For the five ledger axes and how all of this is frozen into the seed, see Task seeding.
The workspace at run time
When a workspace-mode task runs, the platform:
- Boots a sandbox and clones, unpacks, or initializes the repository at a fixed path (default /home/user/workspace, or a subdirectory path when set).
- Runs any platform setup command.
- Commits a baseline (a diffable tag named odyssey-baseline) so the final diff captures only agent changes. Platform setup artifacts are already inside the baseline and excluded.
- Dispatches the agent, which edits files in the working tree.
- Captures the cumulative diff against the baseline and runs the scorers.
The platform owns every commit; the agent only edits files. For multi-turn coding sessions the diff is cumulative across all turns against the same baseline.

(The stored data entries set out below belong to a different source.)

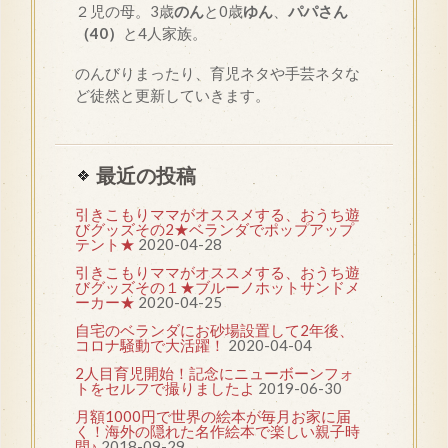
２児の母。3歳
のん
と0歳
ゆん
、
パパさん
（40）
と4人家族。
のんびりまったり、育児ネタや手芸ネタな
ど徒然と更新していきます。
最近の投稿
引きこもりママがオススメする、おうち遊
びグッズその2★ベランダでポップアップ
テント★
2020-04-28
引きこもりママがオススメする、おうち遊
びグッズその１★ブルーノホットサンドメ
ーカー★
2020-04-25
自宅のベランダにお砂場設置して2年後、
コロナ騒動で大活躍！
2020-04-04
2人目育児開始！記念にニューボーンフォ
トをセルフで撮りましたよ
2019-06-30
月額1000円で世界の絵本が毎月お家に届
く！海外の隠れた名作絵本で楽しい親子時
間♪
2018-09-29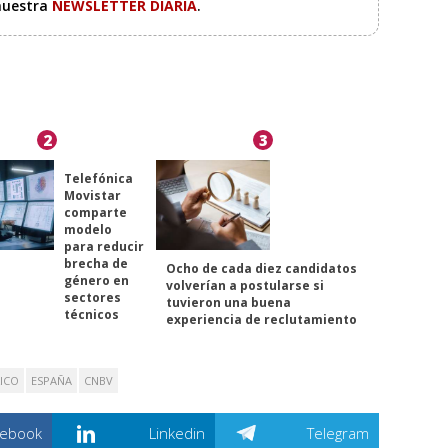
 nuestra
NEWSLETTER DIARIA
.
2
3
Telefónica
Movistar
comparte
modelo
para reducir
brecha de
Ocho de cada diez candidatos
género en
volverían a postularse si
sectores
tuvieron una buena
técnicos
experiencia de reclutamiento
ICO
ESPAÑA
CNBV
cebook
Linkedin
Telegram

Secrets must be provided as environment variables, not files in the workspace. Every baseline commits all files under workspace root, so a secret-bearing file there would land in git history (and the diff). Put secrets in org credentials referenced as environment variables.
The workspace-eval error banner
Workspace evaluation, which captures the diff and runs scorers, is independent of grading. If this phase fails, the run still completes; the mechanical trajectory survives, and the run inspector shows a banner reading Eval phase failed, diff/scorers may be missing, with the redacted cause in a collapsible section. Treat this as a signal that diff and scorer outputs may be partial or absent, not as a failed run.